The Formative 15 part 2: The Best of the Rest

So, like I said in my post on The Formative 15, I started out with about 100 records on my list, but when I had pared it down to 15, there were still some that I really wanted to mention. Since I can never do what I set out to do and just leave it be, I’ll leave those that care with a few more that were close, but didn’t quite make the cut. Amazon links also provided, where possible.

Charlie Daniels Band, “Fire on the Mountain” (1974). Released before the peak of his popularity, this record contains some true classic CDB tunes, including my favorite “Long-Haired Country Boy.” I immediately latched on to the message of that song, and took it on as a kind of personal anthem. Though my long hair has been gone for a while, the idea behind the song still rings true.

Extreme, “II: Pornograffitti” (1990). This one might seem a little weird, but it hit me at a formative time and Nuno Bettencourt’s work here inspired me for years to strive to improve my own guitar playing. Unfortunately, I have to report that the inspiration didn’t quite do the trick, and all these years later, I still stink.

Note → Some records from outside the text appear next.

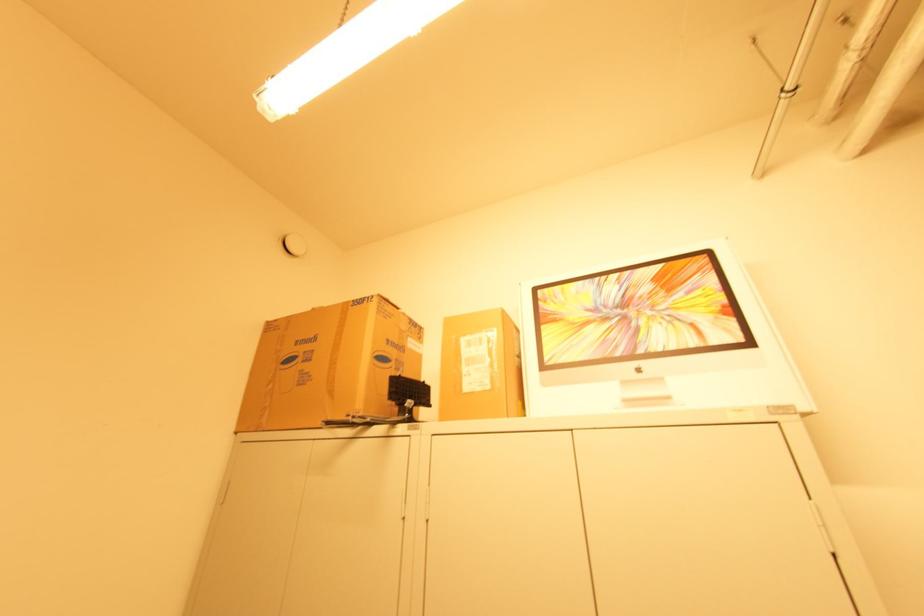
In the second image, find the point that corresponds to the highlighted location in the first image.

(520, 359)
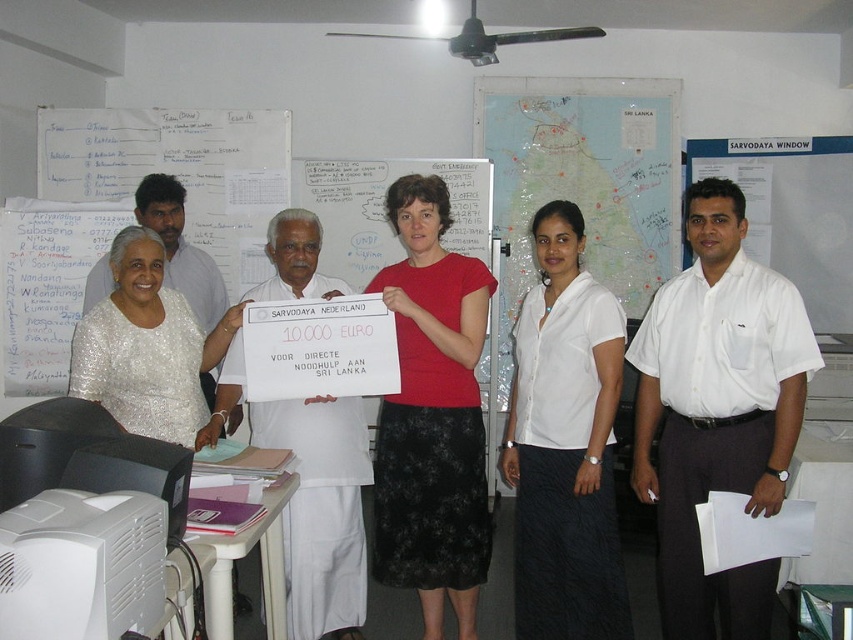
Can you confirm if red matte shirt at center is positioned above white shirt at left?

Actually, red matte shirt at center is below white shirt at left.

Locate an element on the screen. The image size is (853, 640). red matte shirt at center is located at coordinates (432, 416).

This screenshot has width=853, height=640. What do you see at coordinates (717, 412) in the screenshot?
I see `white shirt at center` at bounding box center [717, 412].

Is white shirt at center above white matte shirt at center?

Correct, white shirt at center is located above white matte shirt at center.

Which is in front, point (693, 378) or point (618, 324)?

Point (693, 378) is more forward.

Identify the location of white shirt at center. This screenshot has height=640, width=853. (717, 412).

Between point (618, 538) and point (293, 596), which one is positioned behind?

The point (293, 596) is behind.

Which is above, white matte shirt at center or white cloth at center?

white matte shirt at center is higher up.

Who is more distant from viewer, (x=514, y=477) or (x=296, y=438)?

The point (x=514, y=477) is behind.

Where is `white matte shirt at center`? The image size is (853, 640). white matte shirt at center is located at coordinates (566, 444).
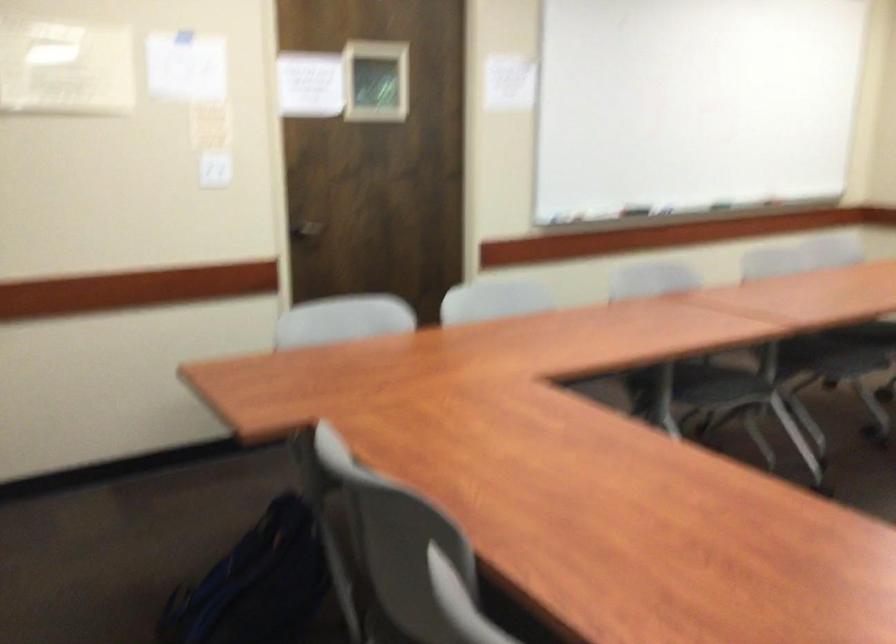
Where is `white light switch`? white light switch is located at coordinates (214, 169).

Iron Maiden, “Number of the Beast” (1982). This one, I really wanted to squeeze into my 15, but I just couldn’t find the one I could kick out. It certainly had a lasting effect on my musical tastes. As soon as I heard it, I immediately set out to discover other bands in the NWOBHM. It led me to numerous bands that I count among my favorites, including the other leaders of that pack, Judas Priest. Not to mention, it has my favorite Maiden tune.

Morbid Angel, “Covenant” (1993). This was probably the first “true” death metal record I owned (though, at the time, I counted Slayer, Death and early Sepultura among the “death metal” ranks). I’m still not a huge follower of extreme metal, but this record, and particularly “God of Emptiness,” opened my mind to the snarling, growling beast.

Nine Inch Nails, "Pretty Hate Machine" (1989). This was the first record to show me that all electronic music didn't have to be horrible -- just most of it.

Pantera, “Far Beyond Driven” (1994). Already a Pantera fan from previous released “Cowboys from Hell” and “Vulgar Display of Power,” this one took their music, for me, to a new level. It’s got some of Dime’s best riffs and guitar work, and it set a bar for me that few bands reached in that decade.

Prince, "1999" (1982). This was the first time I heard the f-word on a recording, so I figure it deserves a spot.

The Ramones, “Ramones Mania” (1988). This is another cheat on the list, but you can’t go wrong with 30 of the Ramones’ best songs. It was my introduction to the band and a more fun-loving side of punk that appealed to me, at the time, a little more than the political and angry end of the genre.

Wagner, “Der Ring des Nibelungen.” This is my one high-falutin’ record for the list, and I’ve owned various different versions of the four operas that make up the cycle over the years. Though I’ve always liked classical music for background noise, I like to put Wagner up front. To me, Wagner was the original metal musician.